# wer nimmt mich mit ?



## Moke (15. Januar 2004)

Hallo, wer nimmt mich mit ?

Also erstmal langsam, Ich, 22 Jahre Jung, Student in Bamberg. Ich komme aus Hamburg und kenne mich hier überhaupt nicht aus.
Mein Fahrrad und ich fahren am liebsten CC. Mein Fahrrad ist ein steelHardtail mit sehr wenig Federweg (mags gerne, wenn man was fühlt). Meine Kondition ist immoment nicht gerade gut wegen 3 Monatiger Pause. Ich bin eigentlich reiner RR-Fahrer da in Norddeutschland wie jeder weiß ja alles flach ist und nichts mit Mountain. Deswegen freue ich mich umsomehr hier zu sein, Landschaft cool, Essen cool und die Menschen erst   

Meldet euch


----------



## Tom:-) (16. Januar 2004)

hey moke,

wenn das wetter besser wird, und man nicht auf den ersten metern schon im schlamm versinkt, werden auch wieder mehr touren angeboten werden. es gibt auch regelmässige treffs, dort ist man immer willkommen. regelmässig das frankenforum checken!

Eingabedaten:
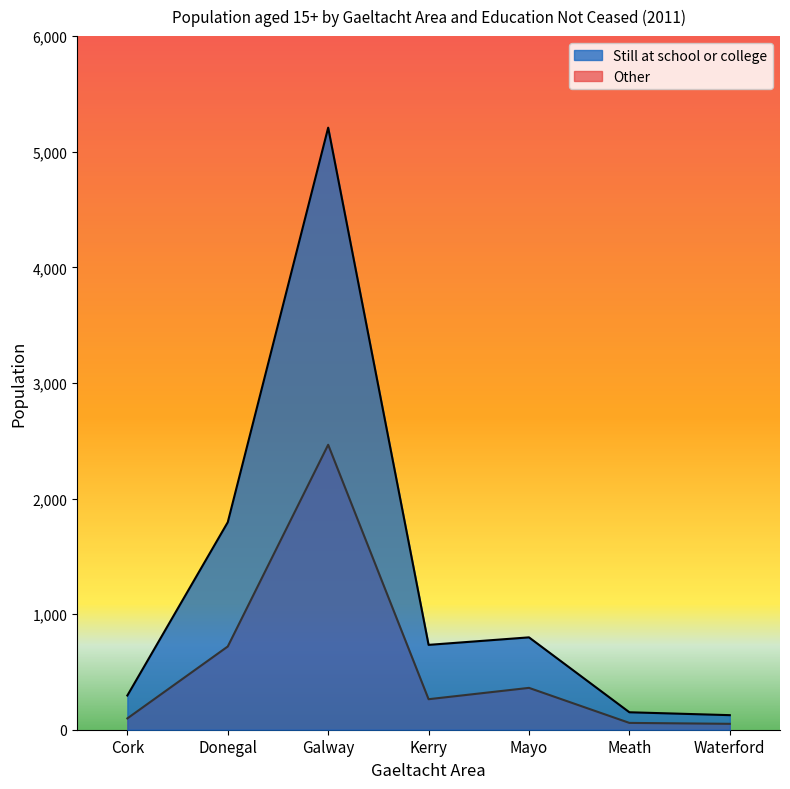

True or false: Other has more than 0 points higher than both neighbors.

True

Aufgabenstellung: Schreibe bitte den Abschnitt aus dem Textauszug wortgetreu nieder, beginnend bei „Mein Fahrrad und“ und endend bei „(16. Januar 2004)“. Die Daten werden hier nicht gebraucht.

Antwortfeld:
Mein Fahrrad und ich fahren am liebsten CC. Mein Fahrrad ist ein steelHardtail mit sehr wenig Federweg (mags gerne, wenn man was fühlt). Meine Kondition ist immoment nicht gerade gut wegen 3 Monatiger Pause. Ich bin eigentlich reiner RR-Fahrer da in Norddeutschland wie jeder weiß ja alles flach ist und nichts mit Mountain. Deswegen freue ich mich umsomehr hier zu sein, Landschaft cool, Essen cool und die Menschen erst   

Meldet euch


----------



## Tom:-) (16. Januar 2004)